Prezeczytaj zanim zaczniesz pisać:

sobota, 19 marca 2016

Gabriel - Nowa znajomość (do Shirley)(11.04.217 r.)

Po spotkaniu z Oriabi postanowiłem udać się na poszukiwania mojego ulubionego zioła, czyli Bylicy Piołun. Niestety cała wyprawa okazała się płonna. W duszy liczyłem na to, że w akademii po prostu roślina później kwitnie. Sama myśl o tym, że klimat panujący w tym miejscu mógłby być nieodpowiedni dla tego zioła, niepokoiła mnie. W końcu ważony z piołunu Absynt to najprzedniejszy alkohol! A ziele ma długą listę właściwości leczniczych. "Spokojnie, jeśli tu nie rośnie, to z pewnością znajdziesz go wśród wielu straganów, w których, o zgrozo, można było odnaleźć wszystko" pocieszałem się w myślach. Zbliżałem się do końca lasu, gdy usłyszałem odgłos kroków, a następnie trzask. Zaciekawiony, podbiegłem do źródła hałasu. Okazała się nim młoda dziewczyna. Próbowała ona wyjść z dziury, klnąc przy tym pod nosem. Gapiłem się chwilę na nią, po czym oprzytomniałem i postanowiłem jej pomóc.

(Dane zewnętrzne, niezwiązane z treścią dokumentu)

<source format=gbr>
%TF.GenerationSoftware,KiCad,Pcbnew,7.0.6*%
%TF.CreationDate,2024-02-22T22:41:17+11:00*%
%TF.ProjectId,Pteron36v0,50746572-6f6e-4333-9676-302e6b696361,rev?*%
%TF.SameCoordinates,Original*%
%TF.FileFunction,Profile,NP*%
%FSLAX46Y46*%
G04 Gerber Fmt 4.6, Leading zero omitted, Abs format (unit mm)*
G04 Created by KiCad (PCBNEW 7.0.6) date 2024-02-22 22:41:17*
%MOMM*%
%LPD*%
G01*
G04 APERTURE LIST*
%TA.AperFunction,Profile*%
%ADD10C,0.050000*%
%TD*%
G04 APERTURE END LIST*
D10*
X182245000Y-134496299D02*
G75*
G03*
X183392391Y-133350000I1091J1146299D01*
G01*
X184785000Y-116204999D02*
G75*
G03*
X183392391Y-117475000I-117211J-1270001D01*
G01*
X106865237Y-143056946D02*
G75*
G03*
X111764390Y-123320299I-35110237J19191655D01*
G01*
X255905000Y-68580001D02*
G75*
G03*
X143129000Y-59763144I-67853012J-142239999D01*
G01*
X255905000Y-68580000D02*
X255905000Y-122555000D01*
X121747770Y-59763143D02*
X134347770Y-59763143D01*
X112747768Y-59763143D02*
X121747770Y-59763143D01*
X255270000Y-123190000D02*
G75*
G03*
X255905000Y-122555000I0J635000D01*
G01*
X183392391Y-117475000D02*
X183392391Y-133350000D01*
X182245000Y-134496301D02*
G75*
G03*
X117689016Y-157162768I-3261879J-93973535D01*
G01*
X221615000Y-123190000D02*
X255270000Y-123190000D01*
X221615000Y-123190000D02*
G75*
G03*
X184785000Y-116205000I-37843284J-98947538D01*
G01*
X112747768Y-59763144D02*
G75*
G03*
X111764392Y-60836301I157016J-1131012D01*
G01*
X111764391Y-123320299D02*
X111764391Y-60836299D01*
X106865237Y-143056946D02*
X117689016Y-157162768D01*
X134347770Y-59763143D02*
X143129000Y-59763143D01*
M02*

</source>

- Nic się nie stało? - zapytałem z uśmiechem na twarzy. Dziewczyna z pewnością była bardzo piękna, lecz mech, brud oraz fragmenty ściółki leśnej w jej włosach skutecznie odbierały jej urok.
- Nie, wszystko okej - odparła mi gdy wyszła z dołu i ruszyła przed siebie. Za nią podążała wielka jaszczurka. Zwierze spojrzało na mnie i z pogardą obróciło się do mnie zadem. "Bardzo podobny do właścicielki" zaśmiałem się w duchu. Postanowiłem jednak pomóc dziewczynie. Od razu było widać, że nie jest stąd. Właśnie skręcała w lewą ścieżkę. Podbiegłem do niej, a wredny gad syknął na mnie.

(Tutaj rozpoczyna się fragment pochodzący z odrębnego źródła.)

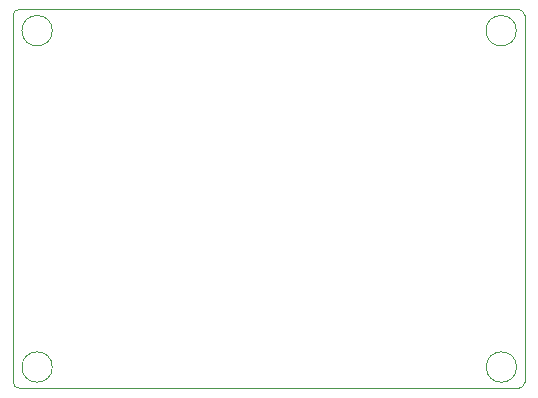
<source format=gm1>
G04 #@! TF.GenerationSoftware,KiCad,Pcbnew,5.1.7-a382d34a8~87~ubuntu20.04.1*
G04 #@! TF.CreationDate,2020-11-09T21:14:28-03:00*
G04 #@! TF.ProjectId,Arduino_Clone,41726475-696e-46f5-9f43-6c6f6e652e6b,1*
G04 #@! TF.SameCoordinates,Original*
G04 #@! TF.FileFunction,Profile,NP*
%FSLAX46Y46*%
G04 Gerber Fmt 4.6, Leading zero omitted, Abs format (unit mm)*
G04 Created by KiCad (PCBNEW 5.1.7-a382d34a8~87~ubuntu20.04.1) date 2020-11-09 21:14:28*
%MOMM*%
%LPD*%
G01*
G04 APERTURE LIST*
G04 #@! TA.AperFunction,Profile*
%ADD10C,0.050000*%
G04 #@! TD*
G04 APERTURE END LIST*
D10*
X120269000Y-45989777D02*
G75*
G03*
X120269000Y-45989777I-1285777J0D01*
G01*
X120284777Y-74469723D02*
G75*
G03*
X120284777Y-74469723I-1285777J0D01*
G01*
X80978277Y-74469723D02*
G75*
G03*
X80978277Y-74469723I-1285777J0D01*
G01*
X80978277Y-45989777D02*
G75*
G03*
X80978277Y-45989777I-1285777J0D01*
G01*
X77660500Y-75755500D02*
X77660500Y-44704000D01*
X120459500Y-76263500D02*
X78168500Y-76263500D01*
X120967500Y-44704000D02*
X120967500Y-75755500D01*
X78168500Y-44196000D02*
X120459500Y-44196000D01*
X120459500Y-44196000D02*
G75*
G02*
X120967500Y-44704000I0J-508000D01*
G01*
X120967500Y-75755500D02*
G75*
G02*
X120459500Y-76263500I-508000J0D01*
G01*
X78168500Y-76263500D02*
G75*
G02*
X77660500Y-75755500I0J508000D01*
G01*
X77660500Y-44704000D02*
G75*
G02*
X78168500Y-44196000I508000J0D01*
G01*
M02*

</source>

- Zmierzasz do miasta? - zapytałem nieznajomą. Dziewczyna spojrzała na mnie po czym odparła:
- Idę do akademii, lecz planuję po drodze kupić parę rzeczy... na tym... - od razu można było poznać, że kłamie. Zresztą, kto normalny będąc cały zabrudzony udałby się do miasta gdzie ludzie nie szczędzą obelg ludziom o "specyficznym" wyglądzie. Uzupełniłem jej zdanie, by nie musiała się dłużej męczyć.
- Na rynku? Dobrze się składa, że ja też mam parę rzeczy na nim do załatwienia - skłamałem. - Może pójdziemy razem ? - jaszczurka wyglądała na bardzo niezadowoloną, gdyż co chwile rzucała na mnie nienawistne spojrzenia.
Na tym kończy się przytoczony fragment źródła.